WHAT YOU SHOULD DO: Copy out the records' lines word for word, beginning with the line containing "## Metadata" and ending with the line containing "- File: test_deepseek-r1_20250207_192530.md". Include both of those lines and nothing else.

INFORMATION SUPPLIED Block Start

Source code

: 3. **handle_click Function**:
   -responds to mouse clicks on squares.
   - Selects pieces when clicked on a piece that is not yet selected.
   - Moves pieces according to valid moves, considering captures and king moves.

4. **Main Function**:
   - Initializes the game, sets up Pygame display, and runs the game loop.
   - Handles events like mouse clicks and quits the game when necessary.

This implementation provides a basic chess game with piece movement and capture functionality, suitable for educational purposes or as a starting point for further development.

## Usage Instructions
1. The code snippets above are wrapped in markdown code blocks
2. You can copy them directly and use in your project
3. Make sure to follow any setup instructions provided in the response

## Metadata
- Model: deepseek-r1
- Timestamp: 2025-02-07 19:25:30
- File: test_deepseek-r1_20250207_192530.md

INFORMATION SUPPLIED Block End
INFORMATION SUPPLIED Block Start

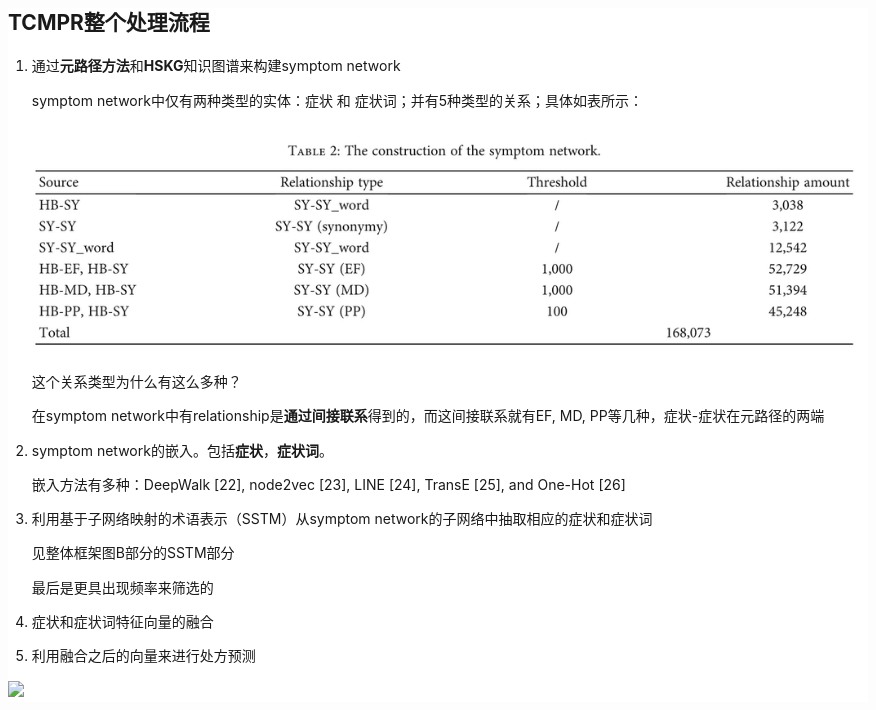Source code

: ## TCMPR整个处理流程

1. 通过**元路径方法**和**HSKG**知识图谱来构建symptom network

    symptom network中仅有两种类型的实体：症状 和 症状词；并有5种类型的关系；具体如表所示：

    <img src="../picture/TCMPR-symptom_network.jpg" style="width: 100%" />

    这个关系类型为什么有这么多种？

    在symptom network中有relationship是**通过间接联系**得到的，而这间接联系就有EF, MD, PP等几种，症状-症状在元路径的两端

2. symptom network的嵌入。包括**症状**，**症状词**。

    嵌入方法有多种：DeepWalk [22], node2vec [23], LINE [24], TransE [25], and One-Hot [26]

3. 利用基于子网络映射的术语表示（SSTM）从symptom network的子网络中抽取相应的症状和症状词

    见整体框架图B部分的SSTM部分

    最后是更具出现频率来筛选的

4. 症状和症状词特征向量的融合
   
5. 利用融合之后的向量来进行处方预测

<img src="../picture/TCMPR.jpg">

INFORMATION SUPPLIED Block End
INFORMATION SUPPLIED Block Start

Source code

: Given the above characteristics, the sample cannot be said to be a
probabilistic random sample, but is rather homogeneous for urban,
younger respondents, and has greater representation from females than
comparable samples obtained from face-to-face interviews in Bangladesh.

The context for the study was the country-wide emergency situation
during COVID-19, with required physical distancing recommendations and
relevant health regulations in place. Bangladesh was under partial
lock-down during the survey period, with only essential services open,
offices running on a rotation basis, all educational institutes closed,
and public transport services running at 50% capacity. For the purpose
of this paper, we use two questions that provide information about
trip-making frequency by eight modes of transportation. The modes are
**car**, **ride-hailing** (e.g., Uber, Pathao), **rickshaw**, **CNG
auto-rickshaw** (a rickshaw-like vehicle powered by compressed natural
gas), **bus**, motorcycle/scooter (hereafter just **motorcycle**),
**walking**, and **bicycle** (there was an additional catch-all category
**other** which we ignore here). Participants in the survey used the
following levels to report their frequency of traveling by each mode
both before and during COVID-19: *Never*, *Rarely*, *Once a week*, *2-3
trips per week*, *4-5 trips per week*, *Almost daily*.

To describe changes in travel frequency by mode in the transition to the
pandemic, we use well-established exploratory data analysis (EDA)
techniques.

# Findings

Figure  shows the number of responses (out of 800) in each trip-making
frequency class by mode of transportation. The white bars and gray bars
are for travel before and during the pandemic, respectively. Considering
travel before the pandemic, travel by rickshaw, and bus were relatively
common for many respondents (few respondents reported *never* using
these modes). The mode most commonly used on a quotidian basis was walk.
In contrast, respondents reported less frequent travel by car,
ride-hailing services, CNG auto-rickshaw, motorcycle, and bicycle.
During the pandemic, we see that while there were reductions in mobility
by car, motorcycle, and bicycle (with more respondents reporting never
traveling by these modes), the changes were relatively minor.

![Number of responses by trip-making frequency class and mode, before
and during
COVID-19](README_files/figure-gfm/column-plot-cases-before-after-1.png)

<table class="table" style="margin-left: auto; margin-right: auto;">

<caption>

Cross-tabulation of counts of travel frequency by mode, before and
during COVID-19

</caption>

INFORMATION SUPPLIED Block End

YOUR SOLUTION:
## Metadata
- Model: deepseek-r1
- Timestamp: 2025-02-07 19:25:30
- File: test_deepseek-r1_20250207_192530.md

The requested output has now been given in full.